The integrity of historic fibrous plaster ceilings under dynamic loading

The collapse of the Apollo theatre ceiling, London, 2013, emphasised the importance of researching historic fibrous plaster ceilings. Ceilings are subject to dynamic forces, and this study identifies and quantifies dynamic loads in historic theatre ceilings by in-situ monitoring using accelerometers. Flexural, tensile and compressive tests were conducted on new and historic fibrous plaster to establish properties of ceiling panels and supporting fibrous plaster wads. Forces required to initiate microcracks and ultimate failure were compared with the magnitude of recorded accelerations.

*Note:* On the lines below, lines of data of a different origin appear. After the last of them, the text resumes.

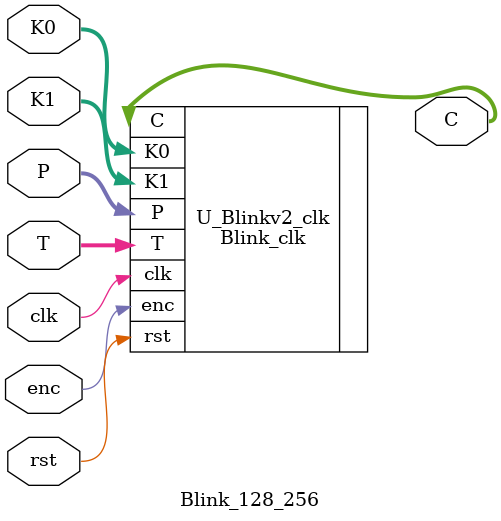
<source format=v>

module Blink_128_256(clk, rst, enc, K0, K1, P, T, C);
    input clk;
	input rst;
    localparam  round = 20; 
    localparam n = 128;
    localparam tweakLen = 256;
    localparam r1 = 4;
    localparam dim = 128;
    input enc;
	input [n*(round/2)-1:0] K0; 
    input [509+256:0] K1; 
    input [n-1:0] P;
    input [tweakLen-1:0] T; 
    output [n-1:0] C;

    Blink_clk
    U_Blinkv2_clk
    (
        .clk(clk),
        .rst(rst),       
        .enc(enc),
        .K0(K0), 
        .K1(K1), 
        .P(P), 
        .T(T), 
        .C(C)
    );
	
endmodule
</source>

In-situ work made two important discoveries: technical activity in-between shows induces higher accelerations than performance sound pressure levels, and steel wire rope (supporting light/sound systems) making contact with ‘top hats’ (tubular channels in cylindrical drilled ceiling holes) is the primary dynamic loading in routine operation, with acceleration peaks typically ≈ 15 g (≈35 N force). Simulating accelerations in ceiling-panel laboratory tests resulted in displacements up to 0.1 mm and 200 microstrain. Results in new fibrous plaster established forces and displacements when initial microcracks occur in flexure (≈700 microstrain), tension (≈7000 microstrain) and compression (≈10000 microstrain). Results demonstrated that accelerations recorded in-situ would be insufficient to cause cracks in new, or well-maintained historic, theatre ceilings and wads. Ceilings in different buildings may vary in condition, therefore minimising steel wire rope-top hat contact would reduce the probability of ceilings sustaining damage. This study provides the first quantitative evidence of the dynamic behaviour and material performance of original wads and theatre ceilings, transforming understanding of their properties. Results will directly guide conservation policy and practice, enabling heritage engineers, conservation professionals, custodians and building owners, to make evidence-based decisions that enhance the long-term safety and preservation of historic interiors.